Чисан отложил колокольчик, взял кисть и подошёл к статуе Будды. Собравшиеся принялись ещё усерднее бить поклоны. Воодушевлённая хозяйка неистово взмахивала барабанными палочками. Я, горько усмехаясь, стучал в моктак.
Будда Шакьямуни, Будда Шакьямуни, Будда Шакьямуни…
Нарисовав Будде зрачки, Чисан повернулся к людям, сел в позу лотоса и громко кашлянул. Все взоры устремились на него.
– Обряд открытия глаз означает, что Будде рисуют зрачки. Когда они нарисованы, в статую вселяется дух. Так в каменное или деревянное изваяние входит жизнь, и тогда его наконец можно почитать как Будду. Потому проводить такой ритуал имеет право лишь великий подвижник благочестия. Сегодня же это сделал обычный голодранец, нерадивый и беспутный. Лжемонах нарисовал зрачки истукану, купленному за деньги. Станет ли этот кусок камня Буд-дой?

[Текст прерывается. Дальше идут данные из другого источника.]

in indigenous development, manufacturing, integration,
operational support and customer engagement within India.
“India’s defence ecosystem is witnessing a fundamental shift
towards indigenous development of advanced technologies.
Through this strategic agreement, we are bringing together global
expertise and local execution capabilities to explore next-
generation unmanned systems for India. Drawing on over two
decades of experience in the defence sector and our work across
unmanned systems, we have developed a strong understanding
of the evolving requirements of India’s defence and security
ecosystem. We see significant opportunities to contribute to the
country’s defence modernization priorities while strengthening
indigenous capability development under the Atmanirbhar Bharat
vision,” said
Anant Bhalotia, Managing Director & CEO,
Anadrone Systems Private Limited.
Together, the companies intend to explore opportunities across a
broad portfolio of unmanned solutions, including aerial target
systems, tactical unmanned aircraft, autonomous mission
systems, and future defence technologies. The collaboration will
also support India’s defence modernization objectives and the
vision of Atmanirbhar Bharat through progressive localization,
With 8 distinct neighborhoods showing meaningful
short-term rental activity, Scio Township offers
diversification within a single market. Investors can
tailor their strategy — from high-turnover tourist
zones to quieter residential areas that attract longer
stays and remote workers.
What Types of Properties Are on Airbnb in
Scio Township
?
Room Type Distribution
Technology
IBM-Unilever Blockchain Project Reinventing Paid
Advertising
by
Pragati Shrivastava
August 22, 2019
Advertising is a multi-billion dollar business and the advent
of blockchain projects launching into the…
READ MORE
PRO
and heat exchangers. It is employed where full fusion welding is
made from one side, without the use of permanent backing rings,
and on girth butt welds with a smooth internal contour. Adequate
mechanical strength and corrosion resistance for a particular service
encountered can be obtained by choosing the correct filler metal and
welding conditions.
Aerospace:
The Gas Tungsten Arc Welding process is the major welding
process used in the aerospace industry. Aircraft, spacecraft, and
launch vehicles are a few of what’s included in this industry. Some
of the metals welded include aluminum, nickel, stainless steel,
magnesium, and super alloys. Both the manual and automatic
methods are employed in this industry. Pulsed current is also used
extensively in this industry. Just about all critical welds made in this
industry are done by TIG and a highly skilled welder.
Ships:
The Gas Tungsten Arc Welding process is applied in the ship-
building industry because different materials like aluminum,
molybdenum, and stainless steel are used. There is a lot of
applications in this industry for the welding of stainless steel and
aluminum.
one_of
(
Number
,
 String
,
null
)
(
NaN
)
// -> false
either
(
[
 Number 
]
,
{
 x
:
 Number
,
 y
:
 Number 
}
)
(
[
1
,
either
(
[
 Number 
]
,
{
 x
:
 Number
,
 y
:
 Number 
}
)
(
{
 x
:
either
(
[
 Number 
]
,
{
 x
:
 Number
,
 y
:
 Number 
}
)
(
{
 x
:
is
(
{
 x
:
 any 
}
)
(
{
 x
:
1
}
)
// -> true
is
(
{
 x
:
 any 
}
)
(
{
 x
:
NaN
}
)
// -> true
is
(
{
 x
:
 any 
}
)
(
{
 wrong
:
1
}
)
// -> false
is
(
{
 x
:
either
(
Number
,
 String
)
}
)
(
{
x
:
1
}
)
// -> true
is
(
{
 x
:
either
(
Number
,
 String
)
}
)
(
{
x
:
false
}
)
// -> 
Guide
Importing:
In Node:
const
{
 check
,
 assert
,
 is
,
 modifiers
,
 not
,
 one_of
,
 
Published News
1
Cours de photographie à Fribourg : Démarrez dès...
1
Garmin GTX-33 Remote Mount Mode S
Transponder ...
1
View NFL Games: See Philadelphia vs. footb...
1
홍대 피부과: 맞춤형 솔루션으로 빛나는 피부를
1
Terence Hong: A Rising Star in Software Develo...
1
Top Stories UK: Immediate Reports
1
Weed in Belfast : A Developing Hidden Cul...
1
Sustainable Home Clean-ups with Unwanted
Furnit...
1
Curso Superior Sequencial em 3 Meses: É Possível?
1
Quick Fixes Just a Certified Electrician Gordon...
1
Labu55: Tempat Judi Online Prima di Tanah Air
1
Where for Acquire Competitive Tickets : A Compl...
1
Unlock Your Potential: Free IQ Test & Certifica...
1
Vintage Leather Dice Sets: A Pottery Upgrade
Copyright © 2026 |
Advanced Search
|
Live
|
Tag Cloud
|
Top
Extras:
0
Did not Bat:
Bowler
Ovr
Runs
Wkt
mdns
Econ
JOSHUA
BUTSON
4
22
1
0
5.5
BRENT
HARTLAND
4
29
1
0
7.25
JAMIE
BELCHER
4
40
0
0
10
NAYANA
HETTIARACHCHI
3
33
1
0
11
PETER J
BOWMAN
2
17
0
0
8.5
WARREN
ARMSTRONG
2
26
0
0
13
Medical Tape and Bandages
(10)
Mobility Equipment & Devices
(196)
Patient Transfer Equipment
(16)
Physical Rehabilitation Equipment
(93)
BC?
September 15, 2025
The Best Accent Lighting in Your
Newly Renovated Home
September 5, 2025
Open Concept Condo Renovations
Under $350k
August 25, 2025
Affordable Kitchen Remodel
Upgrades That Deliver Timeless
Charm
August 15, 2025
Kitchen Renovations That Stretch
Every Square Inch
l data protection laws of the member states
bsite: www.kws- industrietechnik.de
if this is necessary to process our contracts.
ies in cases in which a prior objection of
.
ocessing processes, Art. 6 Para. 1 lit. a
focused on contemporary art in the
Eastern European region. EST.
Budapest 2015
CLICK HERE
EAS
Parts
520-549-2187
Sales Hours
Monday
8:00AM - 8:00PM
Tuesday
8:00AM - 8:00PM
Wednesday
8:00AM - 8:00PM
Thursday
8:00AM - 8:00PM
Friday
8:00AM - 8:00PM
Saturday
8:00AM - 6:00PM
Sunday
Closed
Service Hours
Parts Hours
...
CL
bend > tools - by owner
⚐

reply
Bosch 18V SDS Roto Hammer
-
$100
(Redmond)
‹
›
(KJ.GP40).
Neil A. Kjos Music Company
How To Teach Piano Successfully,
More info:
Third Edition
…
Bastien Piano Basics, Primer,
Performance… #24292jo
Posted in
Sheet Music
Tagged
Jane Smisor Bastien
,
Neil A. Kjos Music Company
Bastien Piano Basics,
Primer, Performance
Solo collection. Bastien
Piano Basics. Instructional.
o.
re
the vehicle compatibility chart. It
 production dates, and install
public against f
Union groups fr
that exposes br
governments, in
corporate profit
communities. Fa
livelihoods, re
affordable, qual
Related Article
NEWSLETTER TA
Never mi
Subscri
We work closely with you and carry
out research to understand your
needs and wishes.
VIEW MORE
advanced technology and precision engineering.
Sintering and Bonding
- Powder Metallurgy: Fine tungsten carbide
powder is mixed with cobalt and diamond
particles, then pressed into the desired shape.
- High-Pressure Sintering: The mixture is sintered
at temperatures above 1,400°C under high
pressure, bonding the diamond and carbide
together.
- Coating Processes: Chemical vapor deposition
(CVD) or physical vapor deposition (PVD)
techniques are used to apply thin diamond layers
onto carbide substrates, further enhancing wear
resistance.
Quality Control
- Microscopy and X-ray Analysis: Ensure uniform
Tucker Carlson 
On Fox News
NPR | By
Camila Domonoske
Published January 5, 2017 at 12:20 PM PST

В зале нарастало беспокойство. Хозяйка сверлила Чисана взглядом прищуренных глаз. Он продолжал как ни в чём не бывало:
– А что, если бы это был не камень, а навоз? Важно не то, чему вы поклоняетесь, а ваше сердце. И каменная глыба, и деревянный чурбан, и даже куча навоза превратятся в Будду, когда их коснётся живая искренняя душа. Только так можно обрести заслугу. В этом и заключается основа веры и цель религии.
В зале снова стало тихо.
– Важно не нарисовать глаза мёртвому изваянию, а открыть глаза собственной тёмной души, зажечь в ней яркий светильник. Молиться о благополучии – это не буддизм. Пробудиться и стать буддой – вот что такое буддизм. О Владыка Всевидящий!
Чисан снял робу. Люди перешёптывались и кивали. Я положил робу, касу, колокольчик и моктак в котомку. Хозяйка, не переставая сердито коситься на нас, дала нам две мерные чаши риса и три тысячи вон. Мы поспешили убраться оттуда.
– Лжемонах открыл глаза лжебудде, – сказал Чисан. – О-о, кто бы и мне открыл глаза! – крикнул он в хмурое пепельно-серое небо.
Когда сквозь снегопад я добрался до храма, горы застилала густая мгла. Меня бил озноб, голова раскалывалась. Я соскрёб со дна горшка остатки рисовой крупы и сварил кашу. Но положив рот несколько ложек с ломтиками кимчи, до того кислого, что бросало в дрожь, отставил тарелку в угол. Я лёг пораньше, однако никак не мог заснуть. Чисан не возвращался. Похоже, решил пропить все деньги. Если утром он и правда приковыляет с пустыми руками, нам придётся расстаться. На душе было скверно. Я ворочался с боку на бок, потом поднялся с постели и, немного поколебавшись, развязал котомку Чисана. В самом низу лежала старая общая тетрадь. Чисан время от времени что-то черкал в ней, и каждый раз меня снедало любопытство. Придвинув свечу, я открыл тетрадь.
«Я искренне хотел бы радоваться тому, что родился человеком, но увы. Если взглянуть на людей беспристрастно, становится страшно.
Разве человек не самое прóклятое животное? Все горланят о любви, однако, по сути, человек есть плод животной страсти. Виновник моего появления на свет – пригоршня жидкости, не больше стопки сочжу, которая пролилась в результате трения двух кусков мяса… Как тут не рассмеяться?